Aus dem Archiv #02 – Berliner Helden

Die wöchentliche Fotoserie im Jugendressort der Berliner Zeitung mache ich seit zwei Jahren, stets mit wechselnden Themen. Hier nun mal einige Bilder aus der Reihe “Mein Held”, die meine erste eigene Reihe auf der Seite war.

“Glotzt nicht so romantisch”

“Wie bist du zur Fotografie gekommen?” fragen mich viele Leser dieses Blogs. Wenn mit der Frage der berufliche Einstieg gemeint ist, und nicht meine Motivation für Fotografie, so antworte ich mit: “Nach dem Abitur und dem Ende meiner Schülerzeitungszeit suchte ich nach neuen Wegen, mich journalistisch zu betätigen. Durch ein Interview, das ich einem Jugendredakteur der Berliner Zeitung gegeben habe, kam ich so zur Redaktion, wo ich ab August 2007 dann schreibend aktiv war. Irgendwann war der eigentliche Fotograf für die Reihe mal verhindert, ich meldete mich schüchtern und meinte, dass ich als Hobby fotografiere. Und nun drei Jahre später mache ich immer noch die Reihe.”

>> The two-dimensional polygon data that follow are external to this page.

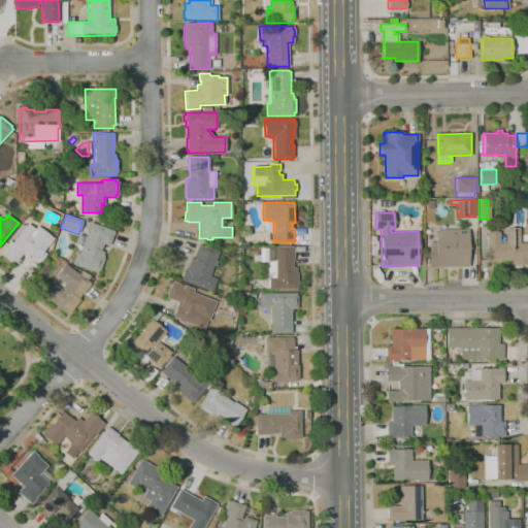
[(97,273),(72,264),(76,253),(79,254),(91,222),(114,231),(108,246),(103,244),(101,251),(104,252),(103,255),(104,255),(103,258),(104,258),(99,271),(98,271),(97,273)]
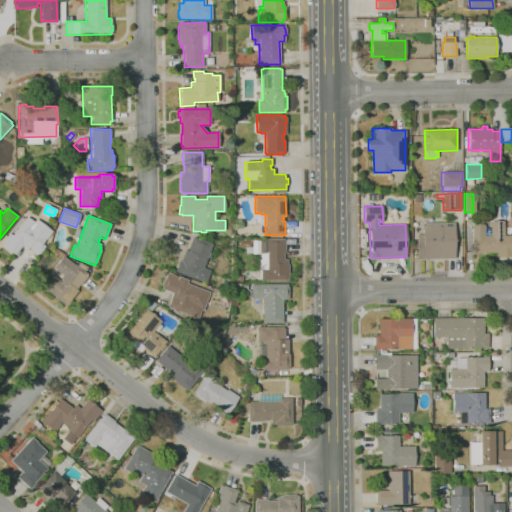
[(39,254),(34,251),(33,252),(30,249),(31,248),(29,246),(27,249),(22,245),(15,255),(11,252),(10,254),(6,250),(7,249),(1,244),(10,233),(12,235),(27,217),(33,222),(36,219),(51,231),(45,239),(44,239),(41,243),(45,246),(39,254)]
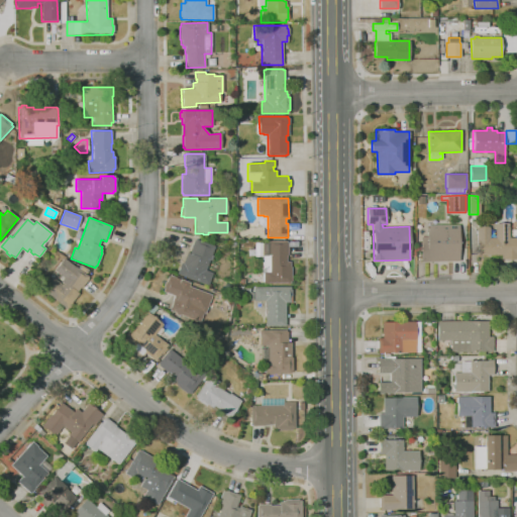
[(516,260),(501,260),(501,255),(476,255),(476,226),(489,226),(489,238),(496,238),(495,223),(508,223),(509,238),(516,238),(516,260)]
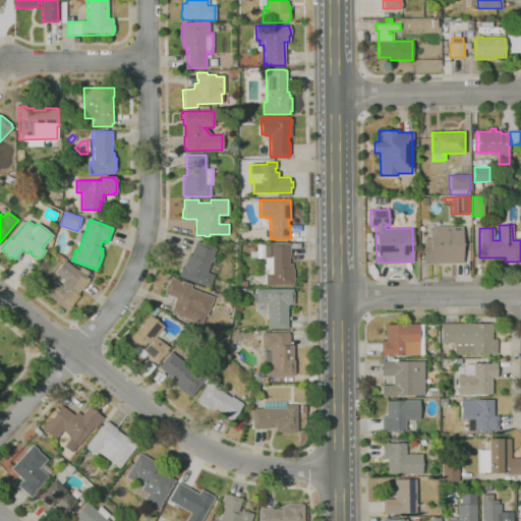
[(424,264),(423,239),(429,239),(429,228),(462,227),(463,263),(424,264)]
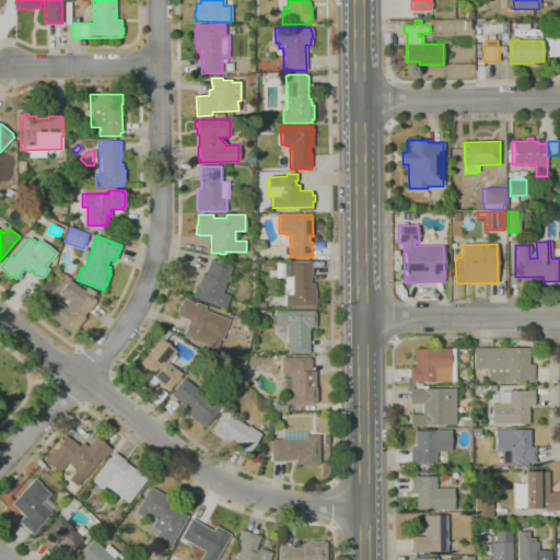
[(224,310),(191,296),(196,284),(198,286),(202,273),(206,275),(206,273),(205,272),(209,260),(211,260),(211,259),(232,267),(229,277),(230,277),(228,282),(226,281),(223,292),(231,295),(224,310)]
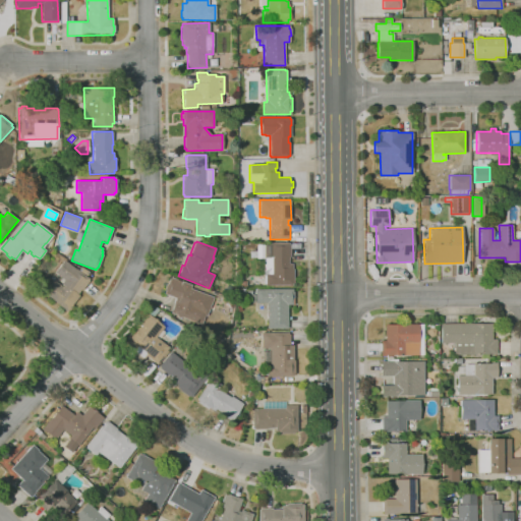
[(266,286),(266,275),(264,275),(264,257),(263,245),(269,245),(269,243),(288,243),(288,245),(290,245),(290,256),(289,256),(289,264),(292,264),(292,269),(293,269),(294,284),(292,284),(292,285),(266,286)]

Kurz gefasst, ist das die Geschichte. Die lange Version ist noch etwas umfangreicher und enthält viele Gespräche beim Art Director der Seite, der zu mir meinte: Noch so ein Foto, und wir suchen uns einen anderen Fotografen!
Es war eine harte Schule, aber auch eine sehr gute. Meine Bilder wurden wöchentlich abgedruckt und es gab ein gutes, professionelles Feedback. Mit dem Stil der Reihe versuchte ich mich an den Fotografen zu orientieren, die diese Reihe ursprünglich konzipierten, und die ich beide bis heute als Fotografen sehr bewundere. Beide waren damals die Stammfotografen der Berliner Zeitung, jeden Tag habe ich ihre Werke in der Ausgabe angeschaut und analysiert, um von ihnen zu lernen.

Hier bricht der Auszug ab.